Task brief:
Reproduce exactly, and only, the lines below from the one containing "(IHC) histopathology image" through the one containing "image of tumor".

Data to process:
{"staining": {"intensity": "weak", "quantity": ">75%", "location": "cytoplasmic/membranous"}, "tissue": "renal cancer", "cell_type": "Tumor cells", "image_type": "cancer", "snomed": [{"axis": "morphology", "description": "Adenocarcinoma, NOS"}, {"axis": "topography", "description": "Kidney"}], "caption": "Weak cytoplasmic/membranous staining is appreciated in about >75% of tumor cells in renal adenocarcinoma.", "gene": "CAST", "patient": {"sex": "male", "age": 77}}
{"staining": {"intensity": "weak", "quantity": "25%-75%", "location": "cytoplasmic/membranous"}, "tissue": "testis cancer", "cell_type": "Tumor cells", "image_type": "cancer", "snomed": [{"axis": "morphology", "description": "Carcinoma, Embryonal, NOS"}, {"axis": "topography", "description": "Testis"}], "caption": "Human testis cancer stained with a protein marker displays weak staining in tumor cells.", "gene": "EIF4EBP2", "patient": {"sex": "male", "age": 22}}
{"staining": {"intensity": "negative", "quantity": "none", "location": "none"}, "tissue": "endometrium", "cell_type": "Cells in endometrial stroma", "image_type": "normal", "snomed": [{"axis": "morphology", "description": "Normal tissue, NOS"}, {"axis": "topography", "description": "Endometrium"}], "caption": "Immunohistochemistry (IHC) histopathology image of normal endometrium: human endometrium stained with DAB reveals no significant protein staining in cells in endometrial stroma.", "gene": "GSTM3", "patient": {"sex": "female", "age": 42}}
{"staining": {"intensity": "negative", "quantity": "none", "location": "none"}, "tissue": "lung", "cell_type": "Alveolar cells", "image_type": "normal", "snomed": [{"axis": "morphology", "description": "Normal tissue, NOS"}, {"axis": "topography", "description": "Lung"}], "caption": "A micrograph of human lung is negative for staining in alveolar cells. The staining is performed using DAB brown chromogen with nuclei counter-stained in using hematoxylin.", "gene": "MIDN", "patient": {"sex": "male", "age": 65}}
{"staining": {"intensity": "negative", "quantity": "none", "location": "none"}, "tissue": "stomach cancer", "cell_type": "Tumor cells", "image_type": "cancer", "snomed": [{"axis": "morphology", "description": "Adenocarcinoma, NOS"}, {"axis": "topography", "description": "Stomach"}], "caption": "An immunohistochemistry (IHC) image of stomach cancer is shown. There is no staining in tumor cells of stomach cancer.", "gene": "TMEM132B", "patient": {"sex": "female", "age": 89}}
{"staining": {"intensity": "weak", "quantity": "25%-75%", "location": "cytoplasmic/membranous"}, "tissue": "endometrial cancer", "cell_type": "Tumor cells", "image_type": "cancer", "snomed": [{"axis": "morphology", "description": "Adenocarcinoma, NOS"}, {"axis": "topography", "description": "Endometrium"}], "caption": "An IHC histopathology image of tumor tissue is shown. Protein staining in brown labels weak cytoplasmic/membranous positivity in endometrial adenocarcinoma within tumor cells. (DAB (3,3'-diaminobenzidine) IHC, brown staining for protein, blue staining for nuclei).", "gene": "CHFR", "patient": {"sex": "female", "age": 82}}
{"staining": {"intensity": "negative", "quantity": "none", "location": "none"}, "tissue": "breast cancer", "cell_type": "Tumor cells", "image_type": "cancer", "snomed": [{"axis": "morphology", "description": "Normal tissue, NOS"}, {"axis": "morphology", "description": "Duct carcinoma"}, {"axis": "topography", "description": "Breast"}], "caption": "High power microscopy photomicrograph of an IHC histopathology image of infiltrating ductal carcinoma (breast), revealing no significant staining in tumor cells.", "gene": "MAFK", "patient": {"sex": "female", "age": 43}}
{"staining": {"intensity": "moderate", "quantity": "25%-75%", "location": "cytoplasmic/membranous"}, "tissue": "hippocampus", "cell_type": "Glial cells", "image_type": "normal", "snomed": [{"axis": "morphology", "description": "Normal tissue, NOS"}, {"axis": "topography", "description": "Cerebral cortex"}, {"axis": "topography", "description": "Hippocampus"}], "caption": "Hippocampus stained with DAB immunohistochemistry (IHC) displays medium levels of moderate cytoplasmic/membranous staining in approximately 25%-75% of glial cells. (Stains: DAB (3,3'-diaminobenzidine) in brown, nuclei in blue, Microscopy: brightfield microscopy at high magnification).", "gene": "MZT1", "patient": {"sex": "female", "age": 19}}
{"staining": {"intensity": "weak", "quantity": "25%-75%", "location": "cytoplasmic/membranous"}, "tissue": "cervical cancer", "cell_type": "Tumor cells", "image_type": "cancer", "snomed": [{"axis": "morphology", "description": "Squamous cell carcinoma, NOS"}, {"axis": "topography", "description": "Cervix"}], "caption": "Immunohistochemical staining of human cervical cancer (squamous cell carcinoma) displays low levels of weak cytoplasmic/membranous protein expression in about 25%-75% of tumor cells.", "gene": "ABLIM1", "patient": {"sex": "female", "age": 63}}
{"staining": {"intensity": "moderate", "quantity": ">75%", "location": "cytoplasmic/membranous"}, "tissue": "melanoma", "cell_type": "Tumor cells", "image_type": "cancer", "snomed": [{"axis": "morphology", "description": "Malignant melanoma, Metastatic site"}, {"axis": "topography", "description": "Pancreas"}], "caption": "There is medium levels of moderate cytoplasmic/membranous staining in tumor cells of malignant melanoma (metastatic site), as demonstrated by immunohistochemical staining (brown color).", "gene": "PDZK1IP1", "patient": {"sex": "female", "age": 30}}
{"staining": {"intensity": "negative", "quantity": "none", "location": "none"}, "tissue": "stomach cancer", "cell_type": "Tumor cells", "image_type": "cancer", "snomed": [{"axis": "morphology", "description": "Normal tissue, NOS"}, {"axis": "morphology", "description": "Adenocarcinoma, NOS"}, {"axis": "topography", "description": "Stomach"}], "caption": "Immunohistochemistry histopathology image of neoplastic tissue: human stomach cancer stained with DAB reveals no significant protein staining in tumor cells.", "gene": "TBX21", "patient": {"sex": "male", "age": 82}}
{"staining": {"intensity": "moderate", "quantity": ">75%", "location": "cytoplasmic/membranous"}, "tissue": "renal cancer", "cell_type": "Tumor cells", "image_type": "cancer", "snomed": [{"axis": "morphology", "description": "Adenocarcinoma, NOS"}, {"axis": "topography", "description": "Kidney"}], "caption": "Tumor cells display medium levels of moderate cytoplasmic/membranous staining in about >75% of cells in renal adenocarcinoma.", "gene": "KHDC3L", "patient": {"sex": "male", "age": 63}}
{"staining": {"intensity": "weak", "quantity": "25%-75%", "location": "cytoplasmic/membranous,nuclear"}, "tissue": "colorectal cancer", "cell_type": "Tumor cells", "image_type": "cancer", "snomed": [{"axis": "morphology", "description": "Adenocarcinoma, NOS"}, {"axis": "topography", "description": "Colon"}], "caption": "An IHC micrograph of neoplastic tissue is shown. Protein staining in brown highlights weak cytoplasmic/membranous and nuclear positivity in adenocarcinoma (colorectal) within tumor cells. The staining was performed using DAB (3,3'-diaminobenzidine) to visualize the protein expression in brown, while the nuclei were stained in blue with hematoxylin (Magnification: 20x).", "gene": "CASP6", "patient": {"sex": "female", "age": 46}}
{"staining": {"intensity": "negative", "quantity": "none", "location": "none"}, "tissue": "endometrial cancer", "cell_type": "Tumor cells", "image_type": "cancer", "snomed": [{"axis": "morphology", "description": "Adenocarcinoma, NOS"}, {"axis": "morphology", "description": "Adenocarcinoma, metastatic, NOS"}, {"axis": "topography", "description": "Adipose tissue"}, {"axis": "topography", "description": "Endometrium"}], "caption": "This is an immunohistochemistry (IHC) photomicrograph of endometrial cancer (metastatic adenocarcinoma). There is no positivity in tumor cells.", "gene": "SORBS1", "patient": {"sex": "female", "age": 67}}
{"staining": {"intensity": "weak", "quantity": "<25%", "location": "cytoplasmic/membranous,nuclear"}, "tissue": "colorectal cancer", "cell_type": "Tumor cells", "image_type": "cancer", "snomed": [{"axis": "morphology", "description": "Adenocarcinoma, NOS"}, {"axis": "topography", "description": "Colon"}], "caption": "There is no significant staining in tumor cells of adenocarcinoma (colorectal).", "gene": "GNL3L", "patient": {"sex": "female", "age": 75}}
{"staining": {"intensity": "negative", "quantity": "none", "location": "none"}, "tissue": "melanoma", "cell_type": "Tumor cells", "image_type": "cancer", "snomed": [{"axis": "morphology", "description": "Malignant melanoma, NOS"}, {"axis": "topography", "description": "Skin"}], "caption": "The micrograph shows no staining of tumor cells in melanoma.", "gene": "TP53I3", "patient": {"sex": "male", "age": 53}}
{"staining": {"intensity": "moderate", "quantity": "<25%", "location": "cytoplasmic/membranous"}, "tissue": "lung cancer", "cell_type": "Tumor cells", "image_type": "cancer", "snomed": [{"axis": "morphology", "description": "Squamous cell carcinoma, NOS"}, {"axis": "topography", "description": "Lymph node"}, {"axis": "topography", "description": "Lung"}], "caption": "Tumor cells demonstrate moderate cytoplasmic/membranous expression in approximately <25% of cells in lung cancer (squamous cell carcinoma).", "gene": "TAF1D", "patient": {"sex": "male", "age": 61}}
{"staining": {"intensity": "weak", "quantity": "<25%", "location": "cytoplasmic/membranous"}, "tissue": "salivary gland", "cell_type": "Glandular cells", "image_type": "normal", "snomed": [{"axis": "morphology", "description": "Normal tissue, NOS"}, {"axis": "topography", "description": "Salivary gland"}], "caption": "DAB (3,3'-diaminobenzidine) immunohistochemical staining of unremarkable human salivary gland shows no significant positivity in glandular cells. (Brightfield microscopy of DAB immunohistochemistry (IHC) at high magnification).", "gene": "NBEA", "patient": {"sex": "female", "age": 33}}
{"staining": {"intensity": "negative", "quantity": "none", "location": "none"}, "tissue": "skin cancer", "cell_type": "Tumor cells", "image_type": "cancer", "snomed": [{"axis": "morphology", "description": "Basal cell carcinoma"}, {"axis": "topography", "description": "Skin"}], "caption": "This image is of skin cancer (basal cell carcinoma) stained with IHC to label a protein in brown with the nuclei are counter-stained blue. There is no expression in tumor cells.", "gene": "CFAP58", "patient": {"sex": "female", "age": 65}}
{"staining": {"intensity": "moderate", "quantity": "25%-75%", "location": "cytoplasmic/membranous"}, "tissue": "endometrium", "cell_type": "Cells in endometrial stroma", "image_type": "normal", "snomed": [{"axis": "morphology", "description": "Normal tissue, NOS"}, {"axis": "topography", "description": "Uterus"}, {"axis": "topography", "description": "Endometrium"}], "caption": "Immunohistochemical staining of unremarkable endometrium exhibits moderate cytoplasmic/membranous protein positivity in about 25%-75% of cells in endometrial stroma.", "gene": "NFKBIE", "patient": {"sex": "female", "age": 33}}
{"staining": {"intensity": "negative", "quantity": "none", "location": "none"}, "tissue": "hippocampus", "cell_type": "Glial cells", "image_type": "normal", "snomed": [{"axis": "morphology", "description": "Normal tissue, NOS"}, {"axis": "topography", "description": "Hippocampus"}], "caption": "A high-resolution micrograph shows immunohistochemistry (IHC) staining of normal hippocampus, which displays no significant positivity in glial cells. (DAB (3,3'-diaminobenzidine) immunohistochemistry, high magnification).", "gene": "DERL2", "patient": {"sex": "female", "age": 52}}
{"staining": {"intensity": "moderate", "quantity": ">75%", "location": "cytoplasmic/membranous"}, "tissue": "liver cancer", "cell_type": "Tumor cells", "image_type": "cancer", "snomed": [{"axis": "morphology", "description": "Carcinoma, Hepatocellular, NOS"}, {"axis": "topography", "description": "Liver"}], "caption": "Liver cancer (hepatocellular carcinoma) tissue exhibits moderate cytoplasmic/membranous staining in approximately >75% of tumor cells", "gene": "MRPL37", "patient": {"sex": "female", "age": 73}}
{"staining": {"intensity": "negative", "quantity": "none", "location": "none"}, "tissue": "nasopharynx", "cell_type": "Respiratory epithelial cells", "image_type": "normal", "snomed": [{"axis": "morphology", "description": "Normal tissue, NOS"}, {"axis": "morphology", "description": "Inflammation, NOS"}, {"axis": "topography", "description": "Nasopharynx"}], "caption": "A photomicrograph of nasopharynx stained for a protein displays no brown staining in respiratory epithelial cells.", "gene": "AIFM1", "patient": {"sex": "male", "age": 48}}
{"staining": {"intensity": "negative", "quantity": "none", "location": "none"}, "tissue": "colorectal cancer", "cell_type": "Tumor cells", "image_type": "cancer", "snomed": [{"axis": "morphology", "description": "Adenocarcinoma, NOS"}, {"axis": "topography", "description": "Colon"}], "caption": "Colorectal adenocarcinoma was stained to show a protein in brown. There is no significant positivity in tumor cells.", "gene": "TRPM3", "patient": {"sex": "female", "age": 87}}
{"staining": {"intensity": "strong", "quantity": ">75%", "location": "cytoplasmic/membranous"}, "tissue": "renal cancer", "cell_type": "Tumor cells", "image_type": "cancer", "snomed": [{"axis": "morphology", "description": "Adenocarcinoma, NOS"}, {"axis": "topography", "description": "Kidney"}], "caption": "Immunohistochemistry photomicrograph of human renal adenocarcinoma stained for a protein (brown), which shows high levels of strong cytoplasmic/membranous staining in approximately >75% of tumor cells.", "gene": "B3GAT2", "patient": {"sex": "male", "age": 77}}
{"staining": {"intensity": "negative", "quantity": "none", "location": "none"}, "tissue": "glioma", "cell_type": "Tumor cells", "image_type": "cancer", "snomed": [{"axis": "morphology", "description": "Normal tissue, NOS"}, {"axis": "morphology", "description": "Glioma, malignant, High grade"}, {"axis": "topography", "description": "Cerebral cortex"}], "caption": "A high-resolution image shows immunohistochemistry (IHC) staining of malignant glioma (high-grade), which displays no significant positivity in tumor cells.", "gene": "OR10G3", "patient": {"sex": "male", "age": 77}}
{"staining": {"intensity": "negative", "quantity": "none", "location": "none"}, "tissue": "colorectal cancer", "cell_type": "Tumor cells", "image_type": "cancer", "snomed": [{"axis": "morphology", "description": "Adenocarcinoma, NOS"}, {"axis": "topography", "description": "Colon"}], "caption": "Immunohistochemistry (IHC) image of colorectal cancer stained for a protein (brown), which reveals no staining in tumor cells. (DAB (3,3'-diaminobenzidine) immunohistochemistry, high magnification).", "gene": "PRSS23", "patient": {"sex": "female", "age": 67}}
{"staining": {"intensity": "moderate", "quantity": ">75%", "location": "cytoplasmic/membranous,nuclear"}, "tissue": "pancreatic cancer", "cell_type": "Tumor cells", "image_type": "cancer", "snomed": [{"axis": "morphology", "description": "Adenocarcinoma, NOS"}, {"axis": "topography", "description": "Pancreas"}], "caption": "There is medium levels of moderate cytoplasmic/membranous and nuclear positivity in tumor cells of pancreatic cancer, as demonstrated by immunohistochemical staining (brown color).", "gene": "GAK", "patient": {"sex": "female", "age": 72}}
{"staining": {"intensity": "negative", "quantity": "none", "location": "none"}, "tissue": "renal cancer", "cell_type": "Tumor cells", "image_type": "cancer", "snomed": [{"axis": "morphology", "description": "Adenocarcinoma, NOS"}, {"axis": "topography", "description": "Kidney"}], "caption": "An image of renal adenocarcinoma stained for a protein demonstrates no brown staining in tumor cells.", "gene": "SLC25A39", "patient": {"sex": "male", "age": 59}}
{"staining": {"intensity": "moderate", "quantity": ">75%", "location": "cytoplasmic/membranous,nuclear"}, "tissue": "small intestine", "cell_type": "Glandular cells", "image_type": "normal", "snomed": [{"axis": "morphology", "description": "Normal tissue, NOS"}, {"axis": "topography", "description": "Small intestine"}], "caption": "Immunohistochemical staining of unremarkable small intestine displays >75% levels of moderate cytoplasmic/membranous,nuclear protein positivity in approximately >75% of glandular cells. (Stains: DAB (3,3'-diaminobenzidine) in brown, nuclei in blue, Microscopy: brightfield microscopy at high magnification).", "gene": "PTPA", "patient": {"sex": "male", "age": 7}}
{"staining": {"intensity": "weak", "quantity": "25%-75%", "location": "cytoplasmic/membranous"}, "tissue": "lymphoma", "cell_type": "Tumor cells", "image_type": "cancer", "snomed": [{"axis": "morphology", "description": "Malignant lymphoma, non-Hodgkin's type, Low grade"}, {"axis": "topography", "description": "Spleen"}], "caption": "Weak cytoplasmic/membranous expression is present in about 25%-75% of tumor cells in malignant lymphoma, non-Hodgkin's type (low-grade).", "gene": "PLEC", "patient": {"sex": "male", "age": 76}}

Problem solution:
{"staining": {"intensity": "negative", "quantity": "none", "location": "none"}, "tissue": "endometrium", "cell_type": "Cells in endometrial stroma", "image_type": "normal", "snomed": [{"axis": "morphology", "description": "Normal tissue, NOS"}, {"axis": "topography", "description": "Endometrium"}], "caption": "Immunohistochemistry (IHC) histopathology image of normal endometrium: human endometrium stained with DAB reveals no significant protein staining in cells in endometrial stroma.", "gene": "GSTM3", "patient": {"sex": "female", "age": 42}}
{"staining": {"intensity": "negative", "quantity": "none", "location": "none"}, "tissue": "lung", "cell_type": "Alveolar cells", "image_type": "normal", "snomed": [{"axis": "morphology", "description": "Normal tissue, NOS"}, {"axis": "topography", "description": "Lung"}], "caption": "A micrograph of human lung is negative for staining in alveolar cells. The staining is performed using DAB brown chromogen with nuclei counter-stained in using hematoxylin.", "gene": "MIDN", "patient": {"sex": "male", "age": 65}}
{"staining": {"intensity": "negative", "quantity": "none", "location": "none"}, "tissue": "stomach cancer", "cell_type": "Tumor cells", "image_type": "cancer", "snomed": [{"axis": "morphology", "description": "Adenocarcinoma, NOS"}, {"axis": "topography", "description": "Stomach"}], "caption": "An immunohistochemistry (IHC) image of stomach cancer is shown. There is no staining in tumor cells of stomach cancer.", "gene": "TMEM132B", "patient": {"sex": "female", "age": 89}}
{"staining": {"intensity": "weak", "quantity": "25%-75%", "location": "cytoplasmic/membranous"}, "tissue": "endometrial cancer", "cell_type": "Tumor cells", "image_type": "cancer", "snomed": [{"axis": "morphology", "description": "Adenocarcinoma, NOS"}, {"axis": "topography", "description": "Endometrium"}], "caption": "An IHC histopathology image of tumor tissue is shown. Protein staining in brown labels weak cytoplasmic/membranous positivity in endometrial adenocarcinoma within tumor cells. (DAB (3,3'-diaminobenzidine) IHC, brown staining for protein, blue staining for nuclei).", "gene": "CHFR", "patient": {"sex": "female", "age": 82}}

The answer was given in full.